Quando ali chegou, a 9 de Junho, a modelo terá dito, segundo as testemunhas, que não aguentava mais tanta tortura - já estaria há três dias nas mãos dos raptores. O ex-polícia terá respondido: "Não vais mais ser torturada, vais morrer." Segundo relata o jornal El País ele asfixiou-a logo a seguir.

Ligação a Portugal

O advogado do jogador, Ércio Quaresma Firme, disse ao Globo que Bruno não irá depor, pelo menos enquanto ele não tiver acesso a uma cópia do depoimento do primo de 17 anos, que denunciou o caso à polícia. O mais provável, no entanto, é que este crime seja o ponto final no estrelato que até esteve muito perto de passar por Portugal.

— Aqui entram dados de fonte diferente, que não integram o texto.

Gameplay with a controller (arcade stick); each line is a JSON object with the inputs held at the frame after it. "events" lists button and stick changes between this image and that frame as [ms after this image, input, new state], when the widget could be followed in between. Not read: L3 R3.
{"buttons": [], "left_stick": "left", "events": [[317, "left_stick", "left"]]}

Em Março, numa entrevista ao canal SporTV, Bruno Fernandes disse que tinha havido contactos entre o seu agente e o seleccionador nacional, Carlos Queiroz, para que o jogador obtivesse a nacionalidade portuguesa - a avó materna nasceu em Portugal - de forma a poder integrar a equipa nacional, o que foi posteriormente negado. Chegou ainda a falar-se numa eventual transferência para o Benfica.

Para trás fica uma carreira no Flamengo que lhe valeu a admiração dos brasileiros, apesar de algumas polémicas. Em Março, Bruno Fernandes estava com outro jogador do Flamengo, o avançado Adriano (agora no AS Roma), numa festa na favela de Chatuba. A namorada de Adriano, Joana Machado, apareceu e atirou pedras ao seu carro. Houve uma violenta discussão e agressões entre os dois. Nessa altura, Bruno Fernandes saiu em defesa do colega. "Qual de vocês é casado e nunca brigou com a mulher? Que não discutiu, que não saiu na mão com a [bateu na] mulher? Em briga de marido e mulher ninguém mete a colher." A frase foi notícia e caiu mal. Sobretudo num clube como o Flamengo, dirigido precisamente por uma mulher - Patrícia Amorim.